Na luta constante para equilibrar as finanças familiares, muitos americanos têm um problema: eles não sabem exatamente quanto seus parceiros ganham.

Em um estudo com 1.051 casais, a Fidelity Investments perguntou às pessoas quanto seus parceiros ganhavam. Mais de 40 por cento erraram a resposta. Uma de cada dez pessoas errou o cálculo da renda do parceiro por mais de US$ 25.000 ao ano.

Neste século 21, as coisas não têm sido precisamente fáceis para as finanças da classe média e a falta de comunicação dos casais pode ajudar a aumentar a ansiedade.
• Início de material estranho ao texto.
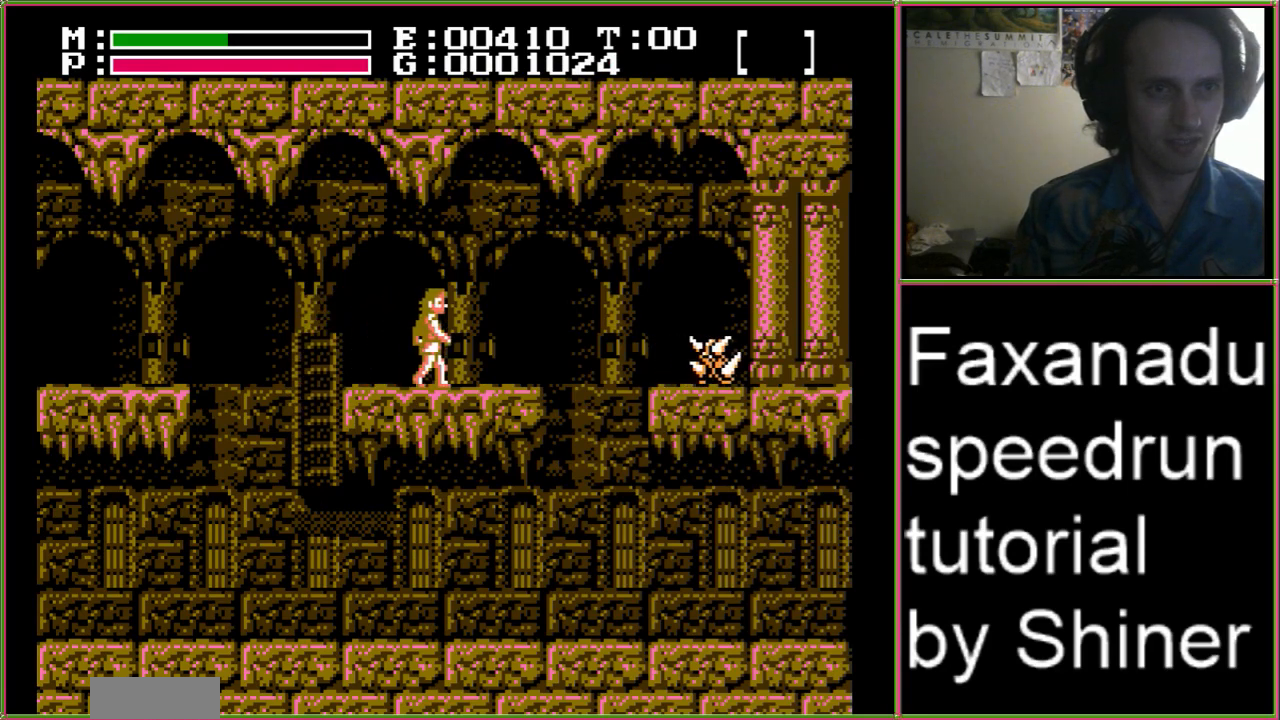
{"buttons": ["A", "DPAD_RIGHT"], "events": [[467, "A", "down"]]}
Se você não sabe direito quanto a sua família ganha, pode ser difícil controlar os gastos. A Fidelity também descobriu que mais de metade dos participantes tem medo de ter que gastar o dinheiro guardado para a aposentadoria antes de morrer, na comparação com 42 por cento em 2013.

Falta de informação

A falta de informação dos casais sobre sua renda parece estar crescendo, de 27 por cento em 2013 para 43 por cento neste ano.

É possível culpar a falta de comunicação, disse John Sweeney da Fidelity, mas pode ser que a economia em transformação também seja responsável.

Agora, muita gente trabalha como freelance ou tem dois ou três empregos com horários e salários imprevisíveis – por exemplo, os motoristas da Uber.

Eles têm apenas uma noção confusa de quanto eles vão ganhar até o fim do ano. Outros estão recebendo uma maior parte do salário em bonificações. Uma bonificação no fim do ano é sempre bem-vinda, mas não dá para contar com ela.

Os casais da Geração X são os menos capazes de calcular a renda do parceiro, com 55 por cento de respostas erradas. Essa geração – que está entre o fim dos trinta e o começo dos quarenta, no auge de suas carreiras – também é a que tem mais chances de ganhar bonificações, aponta Sweeney.

Os membros da mais nova Geração Y têm finanças mais simples e apenas 34 por cento respondeu errado à pergunta. Os baby boomers, muitos dos quais estão terminando suas carreiras e se aproximando da aposentadoria, erraram em 42 por cento dos casos.